…lead lives worthy of the Lord, fully pleasing to him, as you bear fruit in every good work and as you grow in the knowledge of God. (Colossians 1:10, NRSV)

We used our church parking lot for a drive-in movie last October and, on the day of the movie as I was scurrying around to get everything ready, I noticed an unfamiliar truck parked in the lot. There are some community members who pay a small fee to park in the lot during the week, but the owner of this truck wasn’t one of them. As I walked up to the truck to check the license plate number, I noticed a snake decal in the back window: “Don’t Tread On Me.” I couldn’t help but see the irony in someone not wanting others to trespass on their freedoms and yet they were doing just that in our lot. “I guess actions don’t always follow a person’s label,” I muttered to myself as I tried to figure out what to do with the truck.

Not long after that, I got an email from the Chicago Public Library letting me know that a book I checked out had been renewed. As you can see from the screen shot above, I’m now in the library database as “CHRISTIAN ST COON.” I don’t know how it happened, but I like to believe that the library has deemed me worthy of sainthood so I get a chuckle every time I get a renewal email. But I also wonder: Even if I jokingly claim sainthood, do my actions match this label?

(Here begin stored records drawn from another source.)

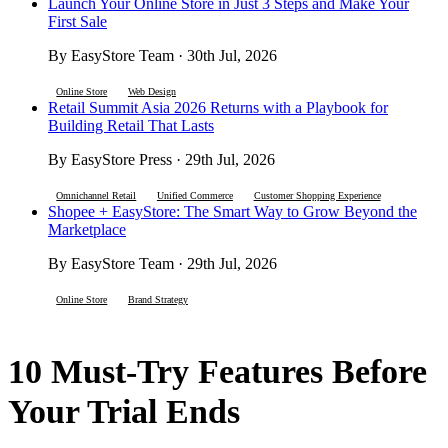
Launch Your Online Store in Just 3 Steps and Make Your
First Sale
By EasyStore Team · 30th Jul, 2026
Online Store
Web Design
Retail Summit Asia 2026 Returns with a Playbook for
Building Retail That Lasts
By EasyStore Press · 29th Jul, 2026
Omnichannel Retail
Unified Commerce
Customer Shopping Experience
Shopee + EasyStore: The Smart Way to Grow Beyond the
Marketplace
By EasyStore Team · 29th Jul, 2026
Online Store
Brand Strategy
10 Must-Try Features Before
Your Trial Ends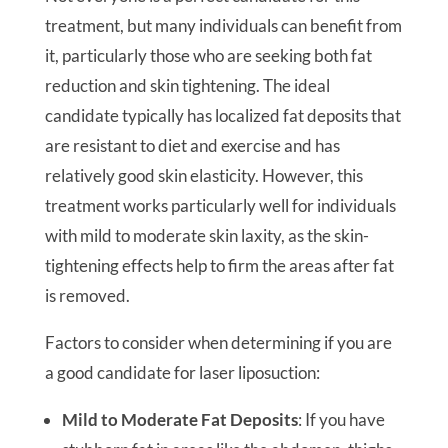
treatment, but many individuals can benefit from
it, particularly those who are seeking both fat
reduction and skin tightening. The ideal
candidate typically has localized fat deposits that
are resistant to diet and exercise and has
relatively good skin elasticity. However, this
treatment works particularly well for individuals
with mild to moderate skin laxity, as the skin-
tightening effects help to firm the areas after fat
is removed.
Factors to consider when determining if you are
a good candidate for laser liposuction:
Mild to Moderate Fat Deposits
: If you have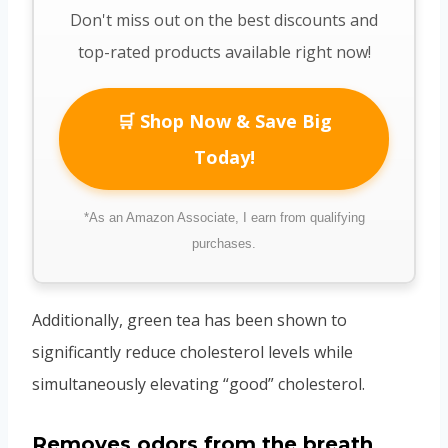
Don't miss out on the best discounts and
top-rated products available right now!
🛒 Shop Now & Save Big
Today!
*As an Amazon Associate, I earn from qualifying
purchases.
Additionally, green tea has been shown to
significantly reduce cholesterol levels while
simultaneously elevating “good” cholesterol.
Removes odors from the breath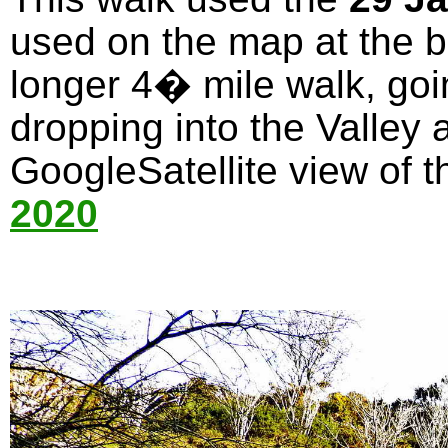
used on the map at the bo
longer 4� mile walk, goi
dropping into the Valley 
GoogleSatellite view of t
2020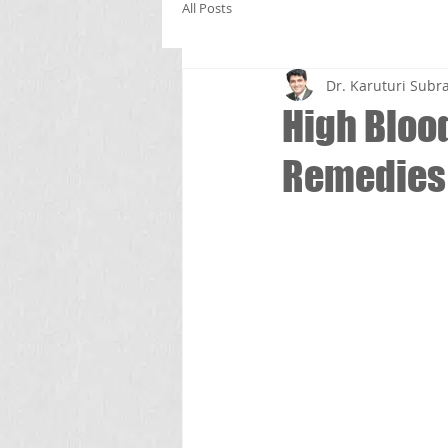
All Posts
Dr. Karuturi Su
High Bloo
Remedies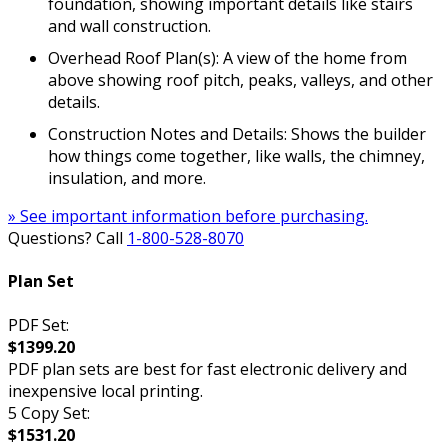
foundation, showing important details like stairs
and wall construction.
Overhead Roof Plan(s): A view of the home from
above showing roof pitch, peaks, valleys, and other
details.
Construction Notes and Details: Shows the builder
how things come together, like walls, the chimney,
insulation, and more.
» See important information before purchasing.
Questions? Call
1-800-528-8070
Plan Set
PDF Set:
$1399.20
PDF plan sets are best for fast electronic delivery and
inexpensive local printing.
5 Copy Set:
$1531.20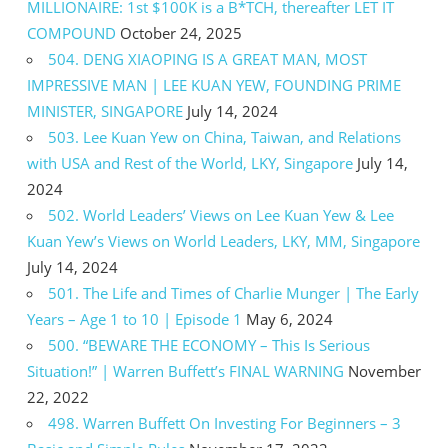
MILLIONAIRE: 1st $100K is a B*TCH, thereafter LET IT
COMPOUND
October 24, 2025
504. DENG XIAOPING IS A GREAT MAN, MOST
IMPRESSIVE MAN | LEE KUAN YEW, FOUNDING PRIME
MINISTER, SINGAPORE
July 14, 2024
503. Lee Kuan Yew on China, Taiwan, and Relations
with USA and Rest of the World, LKY, Singapore
July 14,
2024
502. World Leaders’ Views on Lee Kuan Yew & Lee
Kuan Yew’s Views on World Leaders, LKY, MM, Singapore
July 14, 2024
501. The Life and Times of Charlie Munger | The Early
Years – Age 1 to 10 | Episode 1
May 6, 2024
500. “BEWARE THE ECONOMY – This Is Serious
Situation!” | Warren Buffett’s FINAL WARNING
November
22, 2022
498. Warren Buffett On Investing For Beginners – 3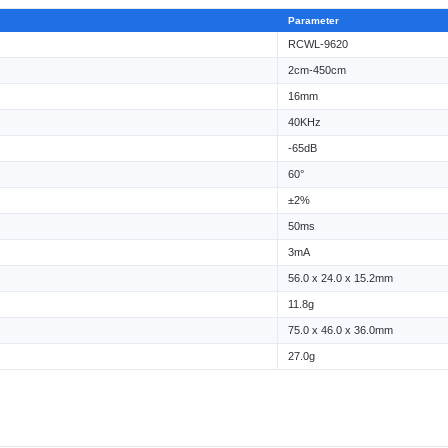
Parameter
RCWL-9620
2cm-450cm
16mm
40KHz
-65dB
60°
±2%
50ms
3mA
56.0 x 24.0 x 15.2mm
11.8g
75.0 x 46.0 x 36.0mm
27.0g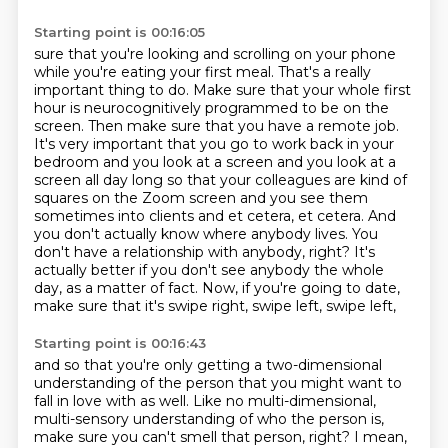
Starting point is 00:16:05
sure that you're looking and scrolling on your phone
while you're eating your first meal.
That's a really
important thing to do. Make sure that your whole first
hour is neurocognitively
programmed to be on the
screen. Then make sure that you have a remote job.
It's very important that
you go to work back in your
bedroom and you look at a screen and you look at a
screen all day long
so that your colleagues are kind of
squares on the Zoom screen and you see them
sometimes into clients
and et cetera, et cetera. And
you don't actually know where anybody lives. You
don't have a relationship with
anybody, right? It's
actually better if you don't see anybody the whole
day, as a matter of fact.
Now, if you're going to date,
make sure that it's swipe right, swipe left, swipe left,
Starting point is 00:16:43
and so that you're only getting a two-dimensional
understanding of the person that you might
want to
fall in love with as well. Like no multi-dimensional,
multi-sensory understanding of who
the person is,
make sure you can't smell that person, right? I mean,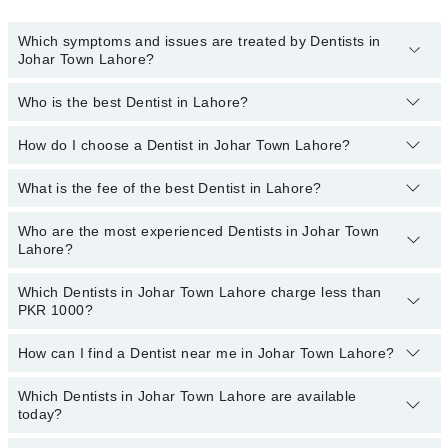
Which symptoms and issues are treated by Dentists in
Johar Town Lahore?
Who is the best Dentist in Lahore?
Dentists specialists in Johar Town Lahore provide the best
services and treat issues like Teeth Whitening, Braces, Ceramic
Braces, Metal Braces, Dental Implants, Orthognathic Surgery,
How do I choose a Dentist in Johar Town Lahore?
Following are the best Dentists in Lahore;
Artificial Teeth, Teeth Cleaning, Aesthetic Crown And Bridges,
Dr. Asifa Iqbal
Bone Grafting, Dental Aligner Treatment
What is the fee of the best Dentist in Lahore?
You can choose a Dental specialist based on their
experience
,
Dr. Uzair Abu Bakar
patient reviews
,
services
,
qualifications
, and
locations
.
Who are the most experienced Dentists in Johar Town
The fee of the best Dentist in Johar Town Lahore ranges from PKR
Dr. Mamoona Sumair
Lahore?
500 to PKR 3000.
Dr. Zohaib Sheikh
Which Dentists in Johar Town Lahore charge less than
The following are the
most experienced Dentists
in Johar Town
Asst. Prof. Dr. Ahmad Shamim Qureshi
PKR 1000?
Lahore:
Dr. Asifa Iqbal
How can I find a Dentist near me in Johar Town Lahore?
The following are the Dentists in Johar Town Lahore who charge
Asst. Prof. Dr. Ahmad Shamim Qureshi
less than PKR 1000
:
Which Dentists in Johar Town Lahore are available
You can find the best dentist near you in Johar Town Lahore using
Dr. Mahreen Iftikhar
Dr. Aliha Liaquat
today?
the "Doctors Near Me" filter. It will show you the nearest dentists
Dr. Farooq Azam
Dr. Asma Mumtaz
as per your location.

I joined with many others last week in decrying the harmful, racist, and deadly actions in Washington, DC. As a new administration gets ready to take over, I’m also ready to speak up for issues that align with my beliefs (like abolishing the federal death penalty). But I also have to be pretty diligent in asking myself, do my actions correlate with how I present myself to the world? My “label”? Am I, as Colossians asks, leading a life worthy of the Lord? Bearing fruit in every good work? Some days are better than others.

Whatever label we give ourselves–“partner” to “parent,” “Christian” to “spiritual”–I hope that we do what we can–with God’s guidance–to lovingly live into that label. We won’t always get it right. We may trespass even though we don’t want to be trespassed upon and we will not always be so saintly. But we need people to live lives worthy of the Lord and lovingly live into that label.